SET EXERCISE: Can you revise the records from the start through the line containing "text_box [82, 290, 1571, 1010]" so that every "Identify" becomes "Mark"? Give back only that stretch, with nothing else changed.

ENTRIES SUPPLIED:

** begin **

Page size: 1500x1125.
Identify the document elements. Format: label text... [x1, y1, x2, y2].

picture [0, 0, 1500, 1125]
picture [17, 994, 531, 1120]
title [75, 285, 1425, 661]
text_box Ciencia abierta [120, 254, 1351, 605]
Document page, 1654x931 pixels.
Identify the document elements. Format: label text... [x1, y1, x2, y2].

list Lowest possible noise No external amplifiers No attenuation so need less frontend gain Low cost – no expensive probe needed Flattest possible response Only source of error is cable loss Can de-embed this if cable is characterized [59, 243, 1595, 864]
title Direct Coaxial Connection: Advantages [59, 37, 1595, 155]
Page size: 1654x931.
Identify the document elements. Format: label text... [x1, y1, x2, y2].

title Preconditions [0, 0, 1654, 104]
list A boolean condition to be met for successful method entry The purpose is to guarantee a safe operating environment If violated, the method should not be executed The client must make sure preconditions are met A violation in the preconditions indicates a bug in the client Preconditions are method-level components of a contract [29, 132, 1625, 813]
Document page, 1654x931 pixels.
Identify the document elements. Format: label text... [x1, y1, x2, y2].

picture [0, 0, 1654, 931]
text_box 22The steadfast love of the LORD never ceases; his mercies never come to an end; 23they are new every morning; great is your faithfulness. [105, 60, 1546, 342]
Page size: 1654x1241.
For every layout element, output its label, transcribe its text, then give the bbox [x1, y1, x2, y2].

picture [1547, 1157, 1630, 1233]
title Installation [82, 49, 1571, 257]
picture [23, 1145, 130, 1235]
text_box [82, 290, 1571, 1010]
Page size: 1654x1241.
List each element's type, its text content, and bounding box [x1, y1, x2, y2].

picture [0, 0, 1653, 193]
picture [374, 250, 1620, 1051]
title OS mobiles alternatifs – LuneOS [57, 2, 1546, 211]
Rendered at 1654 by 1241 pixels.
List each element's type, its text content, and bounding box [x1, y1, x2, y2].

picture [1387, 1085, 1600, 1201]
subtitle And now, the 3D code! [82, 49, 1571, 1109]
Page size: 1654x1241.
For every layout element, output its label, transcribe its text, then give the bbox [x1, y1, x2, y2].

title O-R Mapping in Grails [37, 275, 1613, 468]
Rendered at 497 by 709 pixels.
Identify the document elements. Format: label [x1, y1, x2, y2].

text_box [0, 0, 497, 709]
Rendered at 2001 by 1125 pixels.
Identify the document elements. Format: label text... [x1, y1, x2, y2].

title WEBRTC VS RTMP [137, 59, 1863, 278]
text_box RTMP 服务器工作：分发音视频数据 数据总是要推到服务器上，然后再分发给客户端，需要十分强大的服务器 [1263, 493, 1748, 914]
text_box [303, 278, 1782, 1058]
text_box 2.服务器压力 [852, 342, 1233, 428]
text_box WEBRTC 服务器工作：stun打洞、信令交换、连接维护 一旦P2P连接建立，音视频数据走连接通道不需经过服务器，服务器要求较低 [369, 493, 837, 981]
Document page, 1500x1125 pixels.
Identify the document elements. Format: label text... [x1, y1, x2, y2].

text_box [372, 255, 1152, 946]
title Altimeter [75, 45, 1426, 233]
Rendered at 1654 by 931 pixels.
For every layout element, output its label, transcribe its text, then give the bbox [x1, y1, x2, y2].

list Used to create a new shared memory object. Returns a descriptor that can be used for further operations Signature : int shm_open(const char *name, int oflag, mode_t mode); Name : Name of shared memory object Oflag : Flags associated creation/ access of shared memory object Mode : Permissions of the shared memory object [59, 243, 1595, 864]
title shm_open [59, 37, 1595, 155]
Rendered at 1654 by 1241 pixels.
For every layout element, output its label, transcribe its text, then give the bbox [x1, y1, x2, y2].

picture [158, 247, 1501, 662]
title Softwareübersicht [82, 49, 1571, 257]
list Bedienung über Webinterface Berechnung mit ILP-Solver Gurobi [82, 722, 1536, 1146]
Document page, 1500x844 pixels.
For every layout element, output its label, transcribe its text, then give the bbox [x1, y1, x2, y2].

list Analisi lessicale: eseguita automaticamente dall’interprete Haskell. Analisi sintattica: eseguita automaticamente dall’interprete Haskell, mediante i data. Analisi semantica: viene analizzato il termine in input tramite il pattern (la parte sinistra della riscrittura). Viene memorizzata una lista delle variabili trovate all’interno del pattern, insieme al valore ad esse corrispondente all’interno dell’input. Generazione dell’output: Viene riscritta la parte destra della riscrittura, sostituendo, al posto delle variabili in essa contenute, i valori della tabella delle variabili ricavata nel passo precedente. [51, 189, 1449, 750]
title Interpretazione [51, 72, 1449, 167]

** end **

OUTPUT OF THE EXERCISE:
Page size: 1500x1125.
Mark the document elements. Format: label text... [x1, y1, x2, y2].

picture [0, 0, 1500, 1125]
picture [17, 994, 531, 1120]
title [75, 285, 1425, 661]
text_box Ciencia abierta [120, 254, 1351, 605]
Document page, 1654x931 pixels.
Mark the document elements. Format: label text... [x1, y1, x2, y2].

list Lowest possible noise No external amplifiers No attenuation so need less frontend gain Low cost – no expensive probe needed Flattest possible response Only source of error is cable loss Can de-embed this if cable is characterized [59, 243, 1595, 864]
title Direct Coaxial Connection: Advantages [59, 37, 1595, 155]
Page size: 1654x931.
Mark the document elements. Format: label text... [x1, y1, x2, y2].

title Preconditions [0, 0, 1654, 104]
list A boolean condition to be met for successful method entry The purpose is to guarantee a safe operating environment If violated, the method should not be executed The client must make sure preconditions are met A violation in the preconditions indicates a bug in the client Preconditions are method-level components of a contract [29, 132, 1625, 813]
Document page, 1654x931 pixels.
Mark the document elements. Format: label text... [x1, y1, x2, y2].

picture [0, 0, 1654, 931]
text_box 22The steadfast love of the LORD never ceases; his mercies never come to an end; 23they are new every morning; great is your faithfulness. [105, 60, 1546, 342]
Page size: 1654x1241.
For every layout element, output its label, transcribe its text, then give the bbox [x1, y1, x2, y2].

picture [1547, 1157, 1630, 1233]
title Installation [82, 49, 1571, 257]
picture [23, 1145, 130, 1235]
text_box [82, 290, 1571, 1010]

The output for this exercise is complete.